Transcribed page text
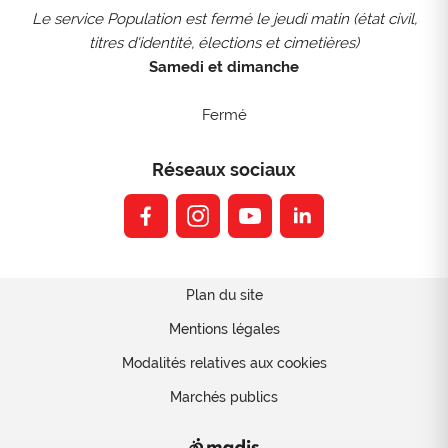
Le service Population est fermé le jeudi matin (état civil,
titres d'identité, élections et cimetières)
Samedi et dimanche
Fermé
Réseaux sociaux
facebook
instagram
youtube
linkedin
Plan du site
Mentions légales
Modalités relatives aux cookies
Marchés publics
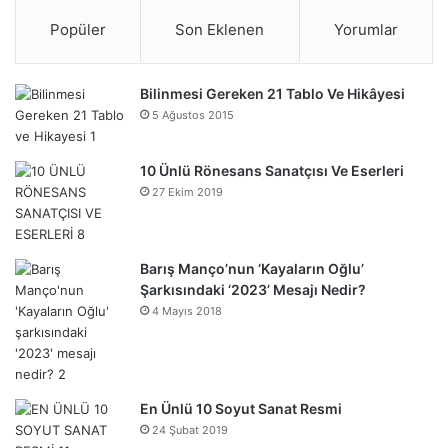
Popüler
Son Eklenen
Yorumlar
Bilinmesi Gereken 21 Tablo Ve Hikâyesi
5 Ağustos 2015
10 Ünlü Rönesans Sanatçısı Ve Eserleri
27 Ekim 2019
Barış Manço’nun ‘Kayaların Oğlu’
Şarkısındaki ‘2023’ Mesajı Nedir?
4 Mayıs 2018
En Ünlü 10 Soyut Sanat Resmi
24 Şubat 2019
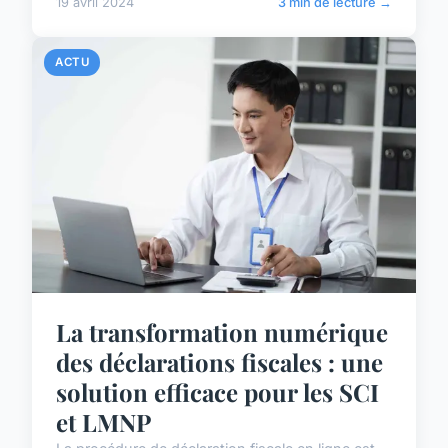
19 avril 2024
3 min de lecture →
ACTU
La transformation numérique
des déclarations fiscales : une
solution efficace pour les SCI
et LMNP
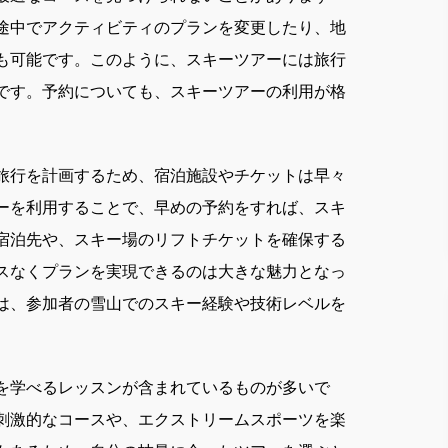
途中でアクティビティのプランを変更したり、地
も可能です。このように、スキーツアーには旅行
です。予約についても、スキーツアーの利用が格
旅行を計画するため、宿泊施設やチケットは早々
ーを利用することで、早めの予約をすれば、スキ
宿泊先や、スキー場のリフトチケットを確保する
スなくプランを実現できるのは大きな魅力となっ
は、参加者の雪山でのスキー経験や技術レベルを
を学べるレッスンが含まれているものが多いで
刺激的なコースや、エクストリームスポーツを楽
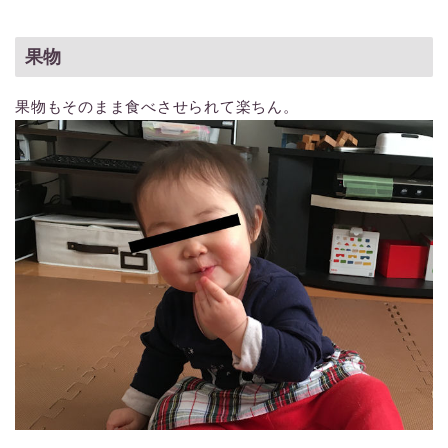
果物
果物もそのまま食べさせられて楽ちん。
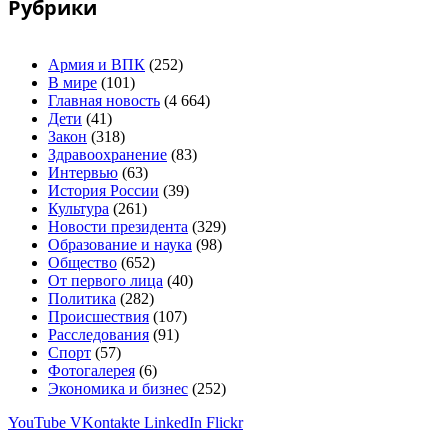
Рубрики
Армия и ВПК
(252)
В мире
(101)
Главная новость
(4 664)
Дети
(41)
Закон
(318)
Здравоохранение
(83)
Интервью
(63)
История России
(39)
Культура
(261)
Новости президента
(329)
Образование и наука
(98)
Общество
(652)
От первого лица
(40)
Политика
(282)
Происшествия
(107)
Расследования
(91)
Спорт
(57)
Фотогалерея
(6)
Экономика и бизнес
(252)
YouTube
VKontakte
LinkedIn
Flickr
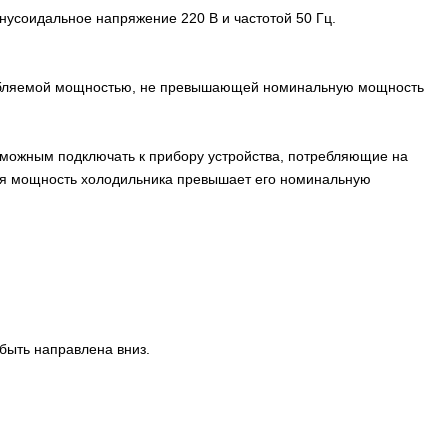
усоидальное напряжение 220 В и частотой 50 Гц.
требляемой мощностью, не превышающей номинальную мощность
зможным подключать к прибору устройства, потребляющие на
ия мощность холодильника превышает его номинальную
быть направлена вниз.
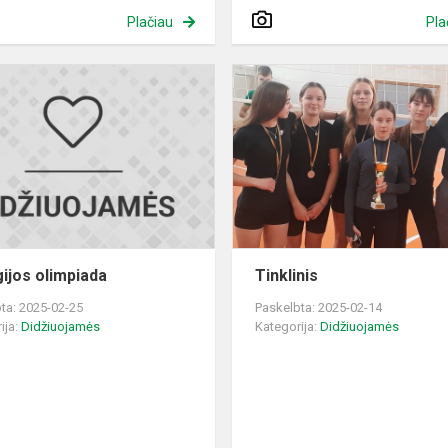
Plačiau
Pla
Biologijos
olimpiada
gijos olimpiada
Tinklinis
ta: 2025-02-25
Paskelbta: 2025-02-14
ija:
Didžiuojamės
Kategorija:
Didžiuojamės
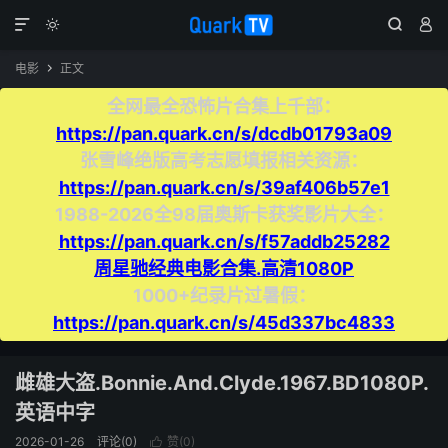




电影
正文

全网最全恐怖片合集上千部：
https://pan.quark.cn/s/dcdb01793a09
张雪峰绝版高考志愿填报相关资源：
https://pan.quark.cn/s/39af406b57e1
1988-2026全98届奥斯卡获奖影片大全：
https://pan.quark.cn/s/f57addb25282
周星驰经典电影合集.高清1080P
1000+纪录片过暑假：
https://pan.quark.cn/s/45d337bc4833
雌雄大盗.Bonnie.And.Clyde.1967.BD1080P.
英语中字
2026-01-26
评论(0)
赞(
0
)

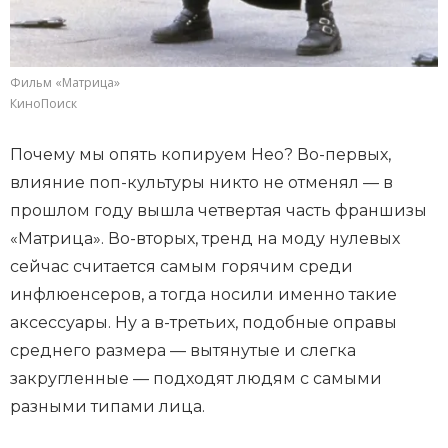
Фильм «Матрица»
КиноПоиск
Почему мы опять копируем Нео? Во-первых,
влияние поп-культуры никто не отменял — в
прошлом году вышла четвертая часть франшизы
«Матрица». Во-вторых, тренд на моду нулевых
сейчас считается самым горячим среди
инфлюенсеров, а тогда носили именно такие
аксессуары. Ну а в-третьих, подобные оправы
среднего размера — вытянутые и слегка
закругленные — подходят людям с самыми
разными типами лица.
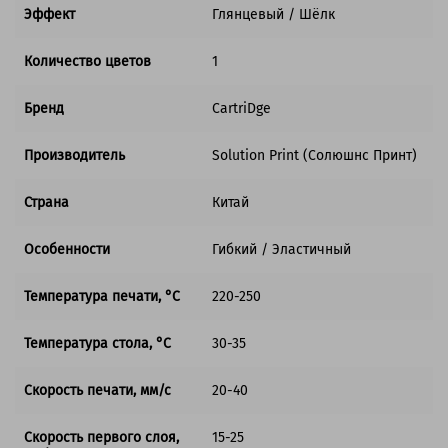
Эффект
Глянцевый / Шёлк
Количество цветов
1
Бренд
CartriDge
Производитель
Solution Print (Солюшнс Принт)
Страна
Китай
Особенности
Гибкий / Эластичный
Температура печати, °C
220-250
Температура стола, °C
30-35
Скорость печати, мм/с
20-40
Скорость первого слоя,
15-25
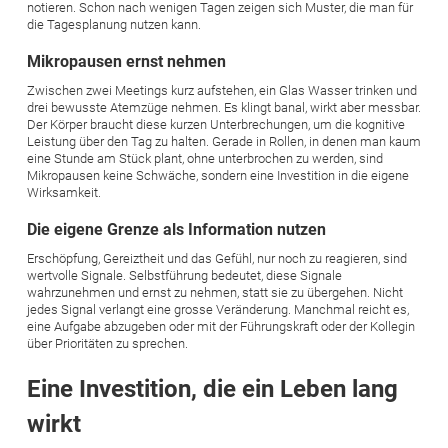
notieren. Schon nach wenigen Tagen zeigen sich Muster, die man für
die Tagesplanung nutzen kann.
Mikropausen ernst nehmen
Zwischen zwei Meetings kurz aufstehen, ein Glas Wasser trinken und
drei bewusste Atemzüge nehmen. Es klingt banal, wirkt aber messbar.
Der Körper braucht diese kurzen Unterbrechungen, um die kognitive
Leistung über den Tag zu halten. Gerade in Rollen, in denen man kaum
eine Stunde am Stück plant, ohne unterbrochen zu werden, sind
Mikropausen keine Schwäche, sondern eine Investition in die eigene
Wirksamkeit.
Die eigene Grenze als Information nutzen
Erschöpfung, Gereiztheit und das Gefühl, nur noch zu reagieren, sind
wertvolle Signale. Selbstführung bedeutet, diese Signale
wahrzunehmen und ernst zu nehmen, statt sie zu übergehen. Nicht
jedes Signal verlangt eine grosse Veränderung. Manchmal reicht es,
eine Aufgabe abzugeben oder mit der Führungskraft oder der Kollegin
über Prioritäten zu sprechen.
Eine Investition, die ein Leben lang
wirkt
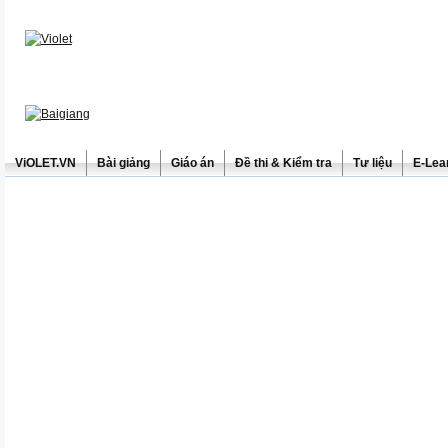
ViOLET.VN
Bài giảng
Giáo án
Đề thi & Kiểm tra
Tư liệu
E-Lea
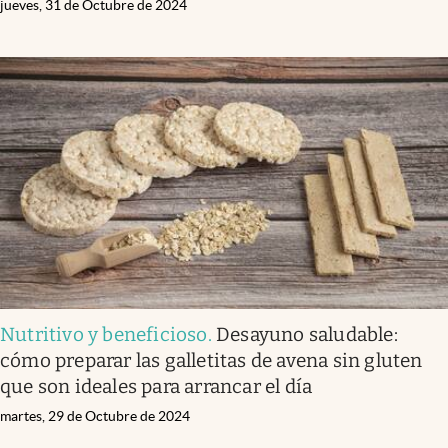
jueves, 31 de Octubre de 2024
Nutritivo y beneficioso
.
Desayuno saludable:
cómo preparar las galletitas de avena sin gluten
que son ideales para arrancar el día
martes, 29 de Octubre de 2024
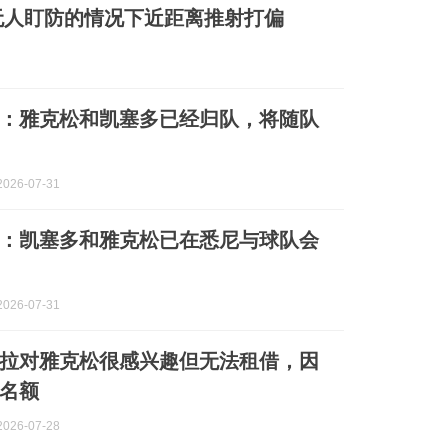
无人盯防的情况下近距离推射打偏
：雅克松和凯塞多已经归队，将随队
026-07-31
：凯塞多和雅克松已在悉尼与球队会
026-07-31
拉对雅克松很感兴趣但无法租借，因
名额
026-07-28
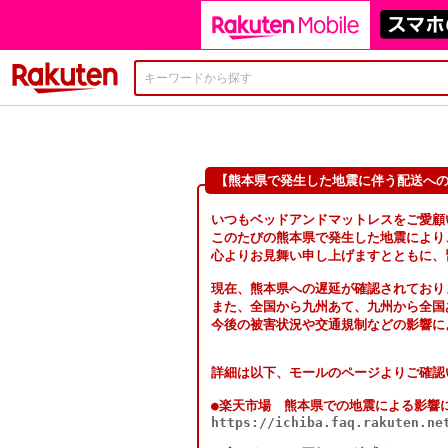
楽天市場
【熊本県で発生した地震に伴う配送へ
いつもベッドアンドマットレスをご愛顧
このたびの熊本県で発生した地震により
心よりお見舞い申し上げますとともに、
現在、熊本県への遅延が確認されており
また、全国から九州あて、九州から全国
今後の被害状況や交通規制などの影響に
詳細は以下、モールのページよりご確認
●楽天市場 熊本県での地震による影響
https://ichiba.faq.rakuten.ne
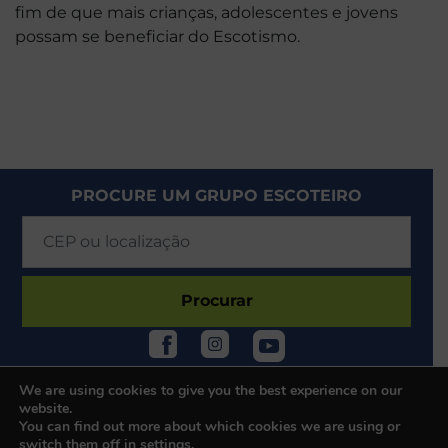
fim de que mais crianças, adolescentes e jovens
possam se beneficiar do Escotismo.
PROCURE UM GRUPO ESCOTEIRO
Procurar
We are using cookies to give you the best experience on our
website.
You can find out more about which cookies we are using or
switch them off in
settings
.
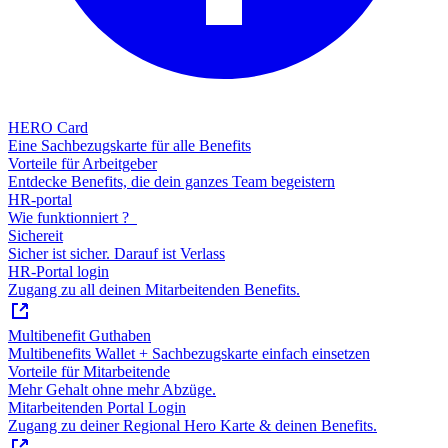
HERO Card
Eine Sachbezugskarte für alle Benefits
Vorteile für Arbeitgeber
Entdecke Benefits, die dein ganzes Team begeistern
HR-portal
Wie funktionniert ?
Sichereit
Sicher ist sicher. Darauf ist Verlass
HR-Portal login
Zugang zu all deinen Mitarbeitenden Benefits.
Multibenefit Guthaben
Multibenefits Wallet + Sachbezugskarte einfach einsetzen
Vorteile für Mitarbeitende
Mehr Gehalt ohne mehr Abzüge.
Mitarbeitenden Portal Login
Zugang zu deiner Regional Hero Karte & deinen Benefits.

▸ **What the task requires**
Return each line of the records above that contains the string "Investition", counting only matches with the same uppercase and lowercase letters.

▸ **Answer section**
Mikropausen keine Schwäche, sondern eine Investition in die eigene
Eine Investition, die ein Leben lang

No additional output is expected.